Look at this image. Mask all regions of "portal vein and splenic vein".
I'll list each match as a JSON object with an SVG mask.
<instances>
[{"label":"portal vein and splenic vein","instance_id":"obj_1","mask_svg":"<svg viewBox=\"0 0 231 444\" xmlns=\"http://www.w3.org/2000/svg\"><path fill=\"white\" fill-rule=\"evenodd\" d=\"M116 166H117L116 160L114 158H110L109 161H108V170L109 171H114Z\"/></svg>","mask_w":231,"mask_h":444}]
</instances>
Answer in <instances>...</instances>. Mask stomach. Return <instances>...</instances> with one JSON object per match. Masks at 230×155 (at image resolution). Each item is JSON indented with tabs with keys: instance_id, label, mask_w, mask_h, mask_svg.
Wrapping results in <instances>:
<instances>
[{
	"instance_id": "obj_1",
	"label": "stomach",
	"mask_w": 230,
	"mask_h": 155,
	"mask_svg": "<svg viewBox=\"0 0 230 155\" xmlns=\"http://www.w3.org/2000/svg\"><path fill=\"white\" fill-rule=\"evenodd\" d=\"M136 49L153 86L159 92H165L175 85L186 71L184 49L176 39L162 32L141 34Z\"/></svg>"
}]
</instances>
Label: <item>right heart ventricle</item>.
* * *
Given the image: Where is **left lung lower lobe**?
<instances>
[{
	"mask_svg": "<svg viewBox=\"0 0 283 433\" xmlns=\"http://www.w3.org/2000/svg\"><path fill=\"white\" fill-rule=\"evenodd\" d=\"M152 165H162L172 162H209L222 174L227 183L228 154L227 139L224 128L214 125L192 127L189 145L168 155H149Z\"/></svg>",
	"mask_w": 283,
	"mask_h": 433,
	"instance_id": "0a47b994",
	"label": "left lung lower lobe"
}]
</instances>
* * *
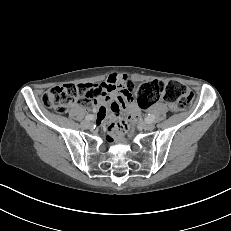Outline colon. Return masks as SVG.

• **Exercise**: Reproduce, character for character, the part of the records that begins with the line containing "Look at this" and ends with the line containing "166H117L116 160L114 158H110L109", including both of those lines.

• **Final answer**:
Look at this image. Mask all regions of "portal vein and splenic vein".
I'll list each match as a JSON object with an SVG mask.
<instances>
[{"label":"portal vein and splenic vein","instance_id":"obj_1","mask_svg":"<svg viewBox=\"0 0 231 444\" xmlns=\"http://www.w3.org/2000/svg\"><path fill=\"white\" fill-rule=\"evenodd\" d=\"M116 166H117L116 160L114 158H110L109 161H108V170L109 171H114Z\"/></svg>","mask_w":231,"mask_h":444}]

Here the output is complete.